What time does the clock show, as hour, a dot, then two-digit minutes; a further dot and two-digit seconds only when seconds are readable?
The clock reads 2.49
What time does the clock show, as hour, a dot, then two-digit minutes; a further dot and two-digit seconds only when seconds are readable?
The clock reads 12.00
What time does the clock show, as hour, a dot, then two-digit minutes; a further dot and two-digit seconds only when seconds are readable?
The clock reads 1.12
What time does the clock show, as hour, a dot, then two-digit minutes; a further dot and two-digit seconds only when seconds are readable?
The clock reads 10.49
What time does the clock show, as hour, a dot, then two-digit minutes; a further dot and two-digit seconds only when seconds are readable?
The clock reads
________
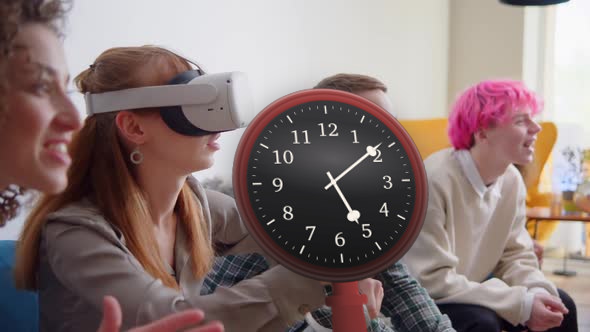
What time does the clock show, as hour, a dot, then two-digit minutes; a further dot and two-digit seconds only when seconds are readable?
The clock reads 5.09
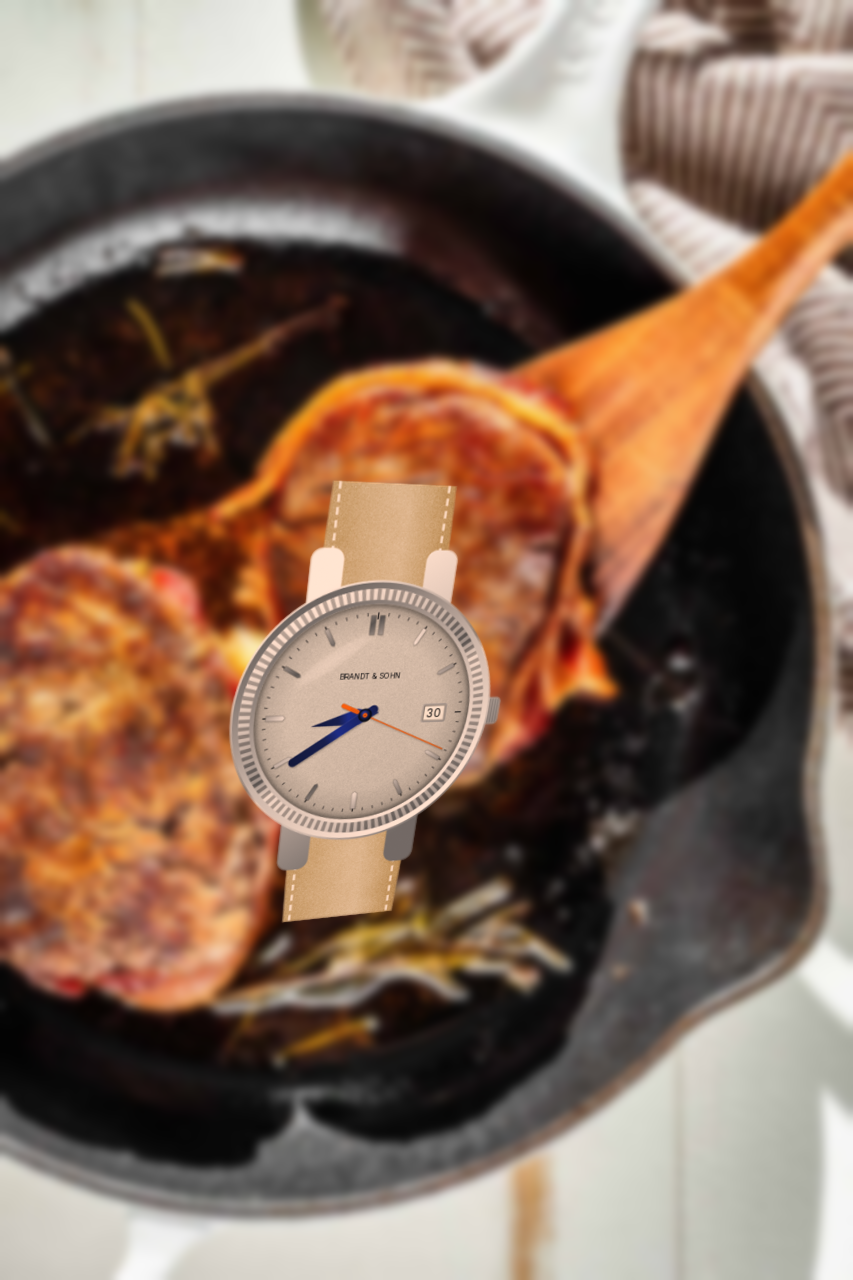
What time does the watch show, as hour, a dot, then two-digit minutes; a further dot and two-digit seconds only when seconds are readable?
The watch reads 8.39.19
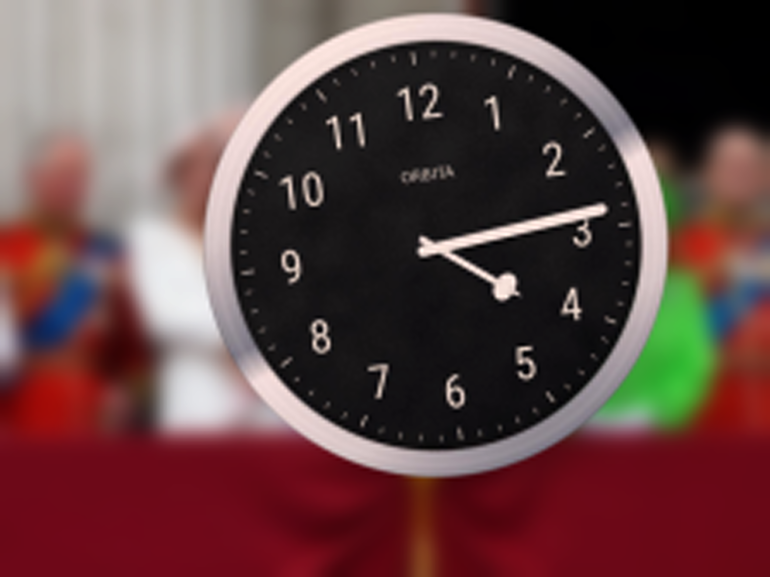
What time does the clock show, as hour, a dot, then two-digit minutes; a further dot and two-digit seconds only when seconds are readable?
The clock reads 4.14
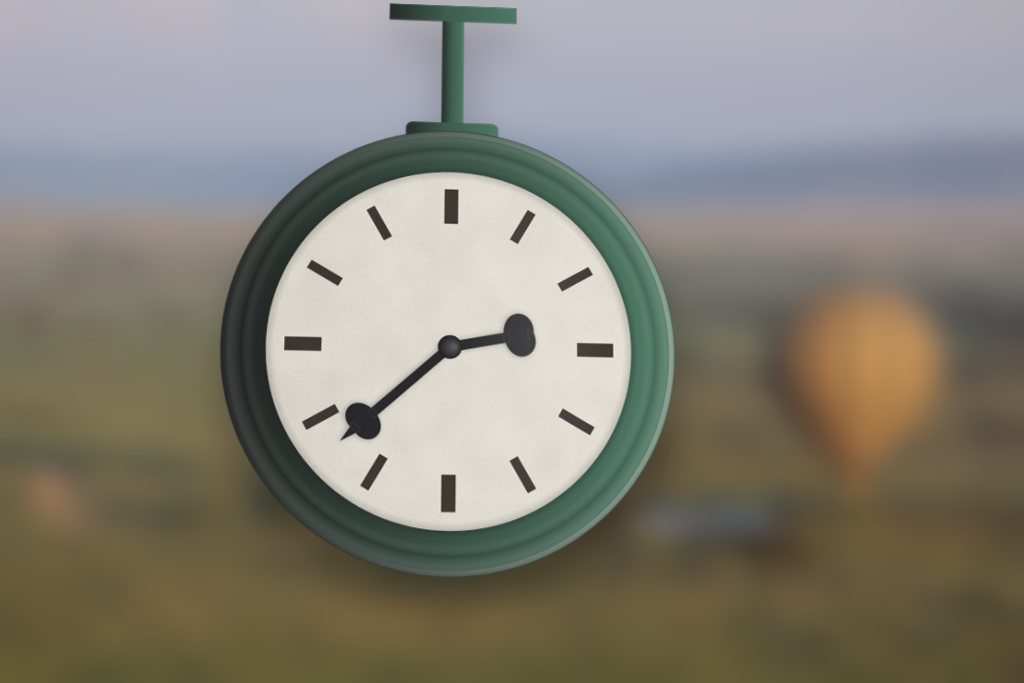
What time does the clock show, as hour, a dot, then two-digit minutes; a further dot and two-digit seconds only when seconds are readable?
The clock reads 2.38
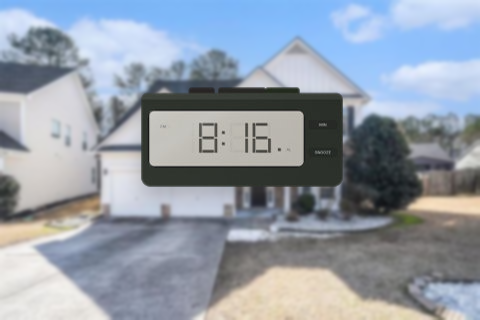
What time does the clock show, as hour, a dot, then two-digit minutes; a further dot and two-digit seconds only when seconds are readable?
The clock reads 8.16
________
EXERCISE DESCRIPTION: Please print again the lines starting with the line that contains "What time does the watch" and going on through the line that contains "The clock reads 8.16", both included. Leave the pictures out of your answer.

SOLVED PROBLEM:
What time does the watch show, as hour, a dot, then two-digit minutes; a further dot and two-digit seconds only when seconds are readable?
The watch reads 8.39.19
What time does the clock show, as hour, a dot, then two-digit minutes; a further dot and two-digit seconds only when seconds are readable?
The clock reads 4.14
What time does the clock show, as hour, a dot, then two-digit minutes; a further dot and two-digit seconds only when seconds are readable?
The clock reads 2.38
What time does the clock show, as hour, a dot, then two-digit minutes; a further dot and two-digit seconds only when seconds are readable?
The clock reads 8.16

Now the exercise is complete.